Your objective: In the ellipse and hyperbola problem, which answer choice is marked as correct for k?

Text excerpt:
Question

If the foci of the ellipse $\frac{x^{2}}{k^{2} a^{2}}+\frac{y^{2}}{a^{2}}=1, \left(\right. k > 1 \left.\right)$ and hyperbola $\frac{x^{2}}{a^{2}}-\frac{y^{2}}{a^{2}}=1$ coincides then $k=?$

• A. $\pm \sqrt{3}$
• B. $± \sqrt{2}$
• C. $\sqrt{3}$
• D. $\sqrt{2}$

Answer 1

Answer: (C)

As we know, in the case of ellipse $\frac{x^{2}}{A^{2}}+\frac{y^{2}}{B^{2}}=1,\left(\right. A > B \left.\right)$
focus is $\left(\right.\pm Ae,0\left.\right)$
where $B^{2}=A^{2}\left(\right. 1 - e^{2} \left.\right).$
$A=ka\&B=a$ $\Rightarrow a^{2}=k^{2}a^{2}\left(\right. 1 - e^{2} \left.\right)$ $\Rightarrow e=\frac{\sqrt{k^{2} - 1}}{k}$
and foci is $\left(\right. \pm a \sqrt{k^{2} - 1} , 0 \left.\right)$ .
Also for given hyperbola $\frac{x^{2}}{a^{2}}-\frac{y^{2}}{a^{2}}=1,$ $a=b$
Hence, it is a rectangular hyperbola, hence its eccentricity is $\sqrt{2}$
and foci $\left(\right.\pm\sqrt{2}a,0\left.\right)$
Given foci of ellipse and hyperbola coincide
$\Rightarrow \pm a\sqrt{k^{2} - 1}=\pm\sqrt{2}a$
$\Rightarrow k^{2}-1=2$
$\Rightarrow k=\sqrt{3}$ $\left[\because k > 1\right]$

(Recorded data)
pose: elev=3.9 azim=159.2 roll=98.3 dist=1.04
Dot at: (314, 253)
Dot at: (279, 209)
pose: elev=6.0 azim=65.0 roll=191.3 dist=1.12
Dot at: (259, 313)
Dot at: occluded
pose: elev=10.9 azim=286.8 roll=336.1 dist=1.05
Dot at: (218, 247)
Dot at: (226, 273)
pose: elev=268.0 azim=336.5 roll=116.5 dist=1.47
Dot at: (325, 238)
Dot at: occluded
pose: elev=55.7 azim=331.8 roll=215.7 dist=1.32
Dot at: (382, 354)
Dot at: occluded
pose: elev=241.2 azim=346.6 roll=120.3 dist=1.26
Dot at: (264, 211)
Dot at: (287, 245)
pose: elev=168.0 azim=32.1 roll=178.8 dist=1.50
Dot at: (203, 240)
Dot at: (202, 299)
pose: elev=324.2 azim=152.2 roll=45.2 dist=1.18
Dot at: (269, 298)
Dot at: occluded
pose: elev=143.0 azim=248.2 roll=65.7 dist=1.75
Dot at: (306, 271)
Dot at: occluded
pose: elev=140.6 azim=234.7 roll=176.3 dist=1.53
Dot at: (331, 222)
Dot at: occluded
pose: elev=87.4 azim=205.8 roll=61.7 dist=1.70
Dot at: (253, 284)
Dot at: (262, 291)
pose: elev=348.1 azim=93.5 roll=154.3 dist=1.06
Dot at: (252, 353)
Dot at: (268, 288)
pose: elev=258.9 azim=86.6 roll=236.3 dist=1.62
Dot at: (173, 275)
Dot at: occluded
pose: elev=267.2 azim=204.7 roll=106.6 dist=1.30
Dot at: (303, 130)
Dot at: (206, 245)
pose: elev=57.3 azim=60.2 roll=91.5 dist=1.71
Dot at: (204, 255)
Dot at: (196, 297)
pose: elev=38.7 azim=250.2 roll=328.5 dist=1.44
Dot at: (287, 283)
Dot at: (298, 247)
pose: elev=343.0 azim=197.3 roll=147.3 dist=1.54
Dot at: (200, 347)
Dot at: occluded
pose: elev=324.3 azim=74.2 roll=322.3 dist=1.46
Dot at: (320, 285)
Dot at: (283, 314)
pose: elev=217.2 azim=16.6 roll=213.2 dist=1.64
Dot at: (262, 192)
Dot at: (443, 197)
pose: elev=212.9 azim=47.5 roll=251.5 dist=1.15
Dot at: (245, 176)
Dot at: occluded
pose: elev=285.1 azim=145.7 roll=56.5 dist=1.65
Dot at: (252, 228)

The result: Choice C, k = √3.